FRS is a sex-specific coronary heart disease prediction tool that was developed based on data from the Framingham Heart Study, which estimated the 10-year risk of coronary heart disease [13]. The Adult Treatment Panel (ATP) III guidelines recommend the use of the FRS. This score includes the following risk factors: age, sex, total cholesterol, HDL-C, blood pressure, smoking and the use of antihypertensive medication [18]. The FRS has several limitations; it can overestimate or underestimate risk in understudied populations such as other whites, blacks, Asians, and Hispanics [1920]. In addition, it does not predict the risk for stroke, transient ischemic attack or heart failure. Based on this, in 2013, the ACC/AHA Task Force released a new report on the treatment of blood cholesterol, suggesting the four groups with benefit of statin treatment and removing the specific target levels for blood cholesterol for the reduction of CVD from the guideline. This guideline recommended a new risk assessment tool to assess 10-year ASCVD risk named the PCE, which uses age, sex, race, total cholesterol, HDL-C, systolic blood pressure, treatment for high hypertension, diabetes, and smoking as risk factors [10].

There have been several studies assessing the association between NAFLD and 10-year CVD risk. In 2006, Ioannou et al. [21] noted that elevated ALT activity in NAFLD was associated with a high risk of CHD, as determined by the FRS. In 2009, Choi et al. [22] reported that individuals with NAFLD had an elevated 10-year risk of developing CHD, as estimated using the FRS. At the same time, a large cohort study by Sung et al. [23] found that the severity of NAFLD was associated with an increased CVD risk of >10% as estimated by the FRS. In 2010, a study by Chiang et al. [8] reported that the severity of NAFLD was correlated with increased FRS, especially among elderly participants and those with increased baseline C-reactive protein. Previous studies that described the association between NAFLD and 10-year CVD risk used only the FRS according to the The Adult Treatment Panel (ATP)-III guideline.

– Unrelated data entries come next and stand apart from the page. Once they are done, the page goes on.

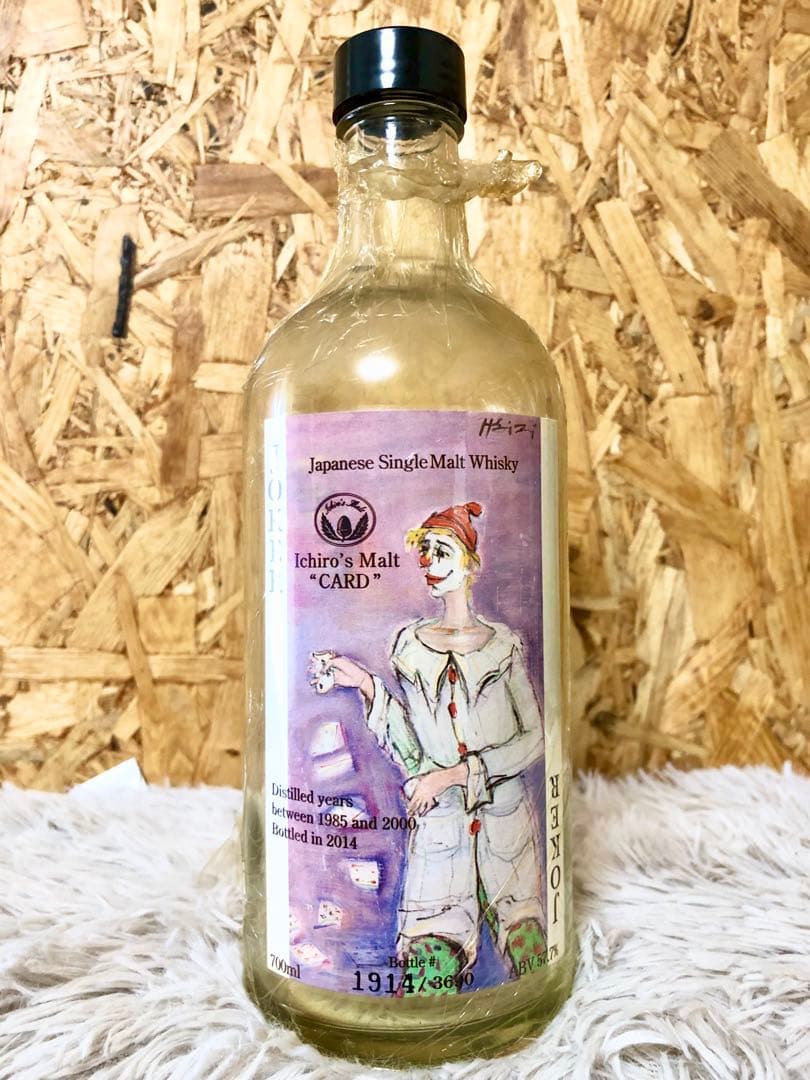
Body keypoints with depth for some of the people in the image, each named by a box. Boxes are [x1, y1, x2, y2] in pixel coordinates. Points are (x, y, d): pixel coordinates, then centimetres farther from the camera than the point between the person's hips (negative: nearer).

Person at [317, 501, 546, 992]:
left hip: (506, 818, 0)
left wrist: (456, 773, -9)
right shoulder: (409, 644, 3)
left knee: (526, 951, 4)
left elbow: (534, 738, -2)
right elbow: (411, 753, 1)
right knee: (432, 958, -9)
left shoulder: (504, 643, 1)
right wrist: (371, 690, -10)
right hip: (438, 820, 0)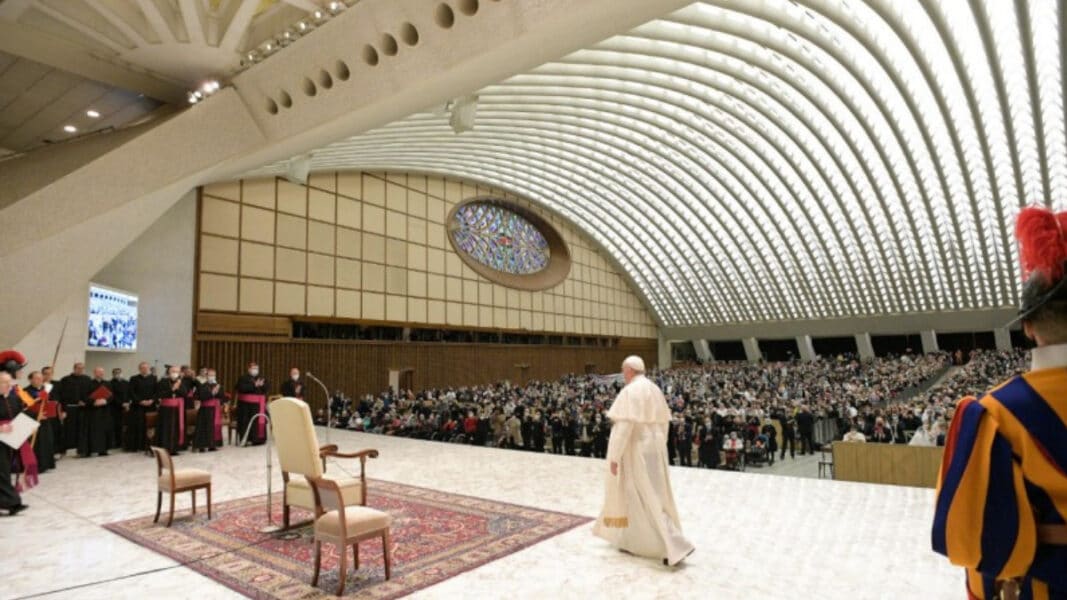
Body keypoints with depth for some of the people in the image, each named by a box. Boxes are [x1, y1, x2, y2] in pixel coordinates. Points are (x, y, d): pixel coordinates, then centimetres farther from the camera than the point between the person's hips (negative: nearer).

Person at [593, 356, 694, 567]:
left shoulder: (630, 391, -18)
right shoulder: (655, 390, 8)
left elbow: (624, 426, -23)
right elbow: (663, 422, 13)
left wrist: (614, 456, -18)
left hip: (637, 451, -9)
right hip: (654, 449, 9)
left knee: (649, 499, -3)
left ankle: (676, 547, -6)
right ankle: (632, 540, 31)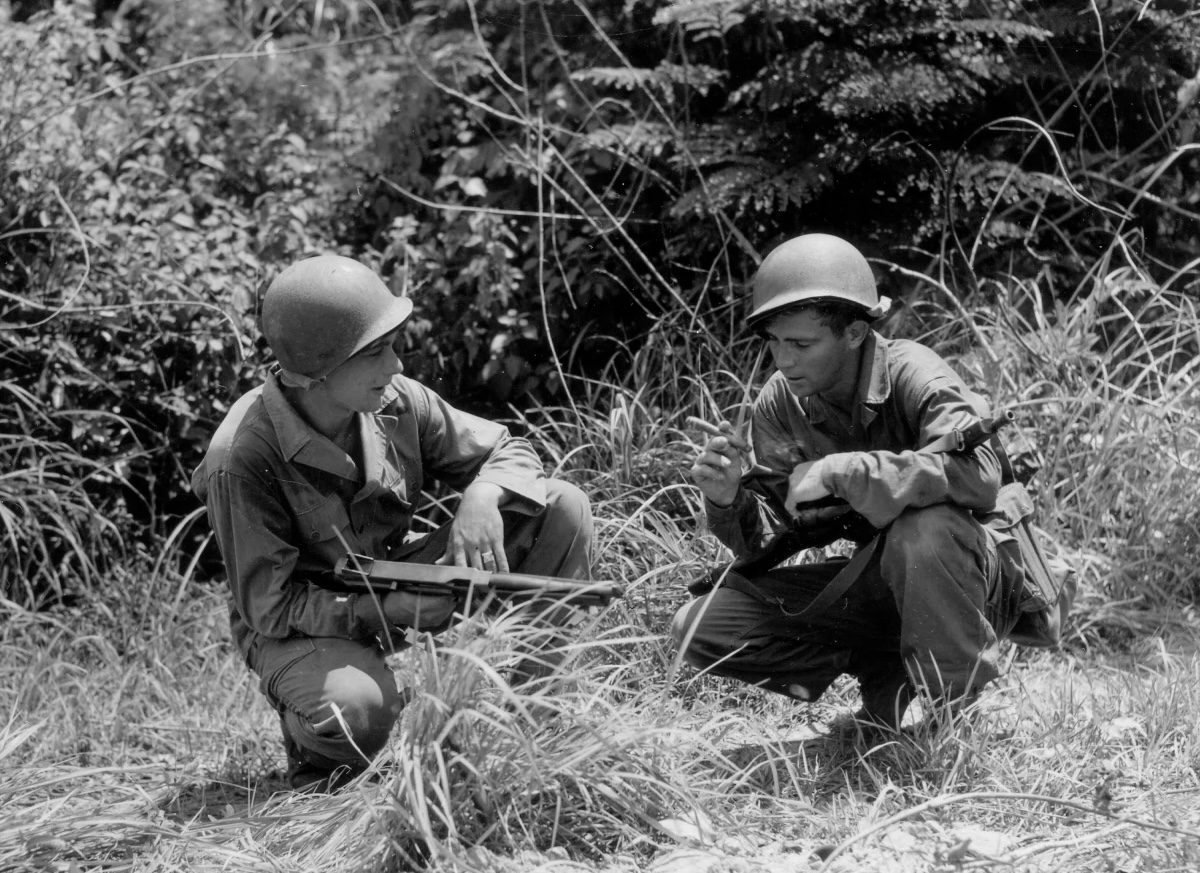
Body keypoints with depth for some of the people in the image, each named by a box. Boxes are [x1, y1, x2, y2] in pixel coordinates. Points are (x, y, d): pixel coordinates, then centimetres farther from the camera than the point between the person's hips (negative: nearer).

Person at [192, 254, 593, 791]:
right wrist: (381, 612, -35)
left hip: (395, 577, 5)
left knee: (564, 510, -10)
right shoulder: (241, 459, -27)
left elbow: (508, 453, -1)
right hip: (301, 624, -5)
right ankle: (313, 750, -2)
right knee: (359, 707, -41)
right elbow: (269, 606, -23)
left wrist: (482, 497, -26)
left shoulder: (395, 402, -12)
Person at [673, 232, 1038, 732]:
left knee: (922, 527, -41)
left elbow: (978, 472, -41)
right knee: (698, 630, -9)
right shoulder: (779, 404, -5)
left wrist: (838, 471, -37)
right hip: (882, 578, 6)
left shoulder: (909, 373, -22)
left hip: (980, 574, -5)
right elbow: (769, 545, -4)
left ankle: (959, 702, -17)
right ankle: (885, 671, 0)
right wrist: (730, 502, -27)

Of particular importance, our study found that severity of NAFLD was associated with 10-year CVD as estimated by the newly recommended guideline calculator rather than by the ATP-III guideline calculator. The OR adjusted for age, sex, BMI, hypertension, diabetes, dyslipidemia, and metabolic syndrome increased with increasing severity of NAFLD. In particular, the ≥7.5% estimated CVD risk calculated based on the PCE showed a numerically increasing adjusted OR. The association between the severity of NAFLD and 10-year CVD was better reflected when calculated using the PCE.

These findings are likely a result of the difference in risk factors considered between the PCE and the FRS. The FRS had a limitation in that it was tested on a predominantly white population, with limited data regarding other ethnic groups. In contrast, our study population included only healthy Koreans, and the PCE includes race as a risk factor when evaluating for 10-year CVD risk. In addition, NAFLD is known to be associated with insulin resistance and metabolic syndrome [2425]. Based on these results, the association between NAFLD and 10-year CVD risk is influenced by the presence or absence of diabetes. These differences among risk factors may have contributed to our observation that the severity of NAFLD is significantly correlated with increasing 10-year CVD when estimated using the PCE.

Our study has several limitations. NAFLD was defined as fatty liver without chronic liver disease, such as liver cirrhosis or hepatocellular carcinoma. However, our study population was not evaluated for viral markers, such as the hepatitis B virus or hepatitis C virus. In addition, because our study population included active participants in the medical checkup program, the number of participants with NAFLD grade III was relatively small (n=78).

In conclusion, more severe NAFLD is associated with greater 10-year CVD risk as estimated using the PCE. Increased NAFLD severity showed a numerically increasing adjusted OR for 10-year CVD as estimated using the PCE compared with that calculated using the FRS. These findings suggest that NAFLD severity was an independent factor for ≥7.5% estimated CVD risk and that the PCE calculation may be appropriate when assessing 10-year CVD risk among individuals with NAFLD.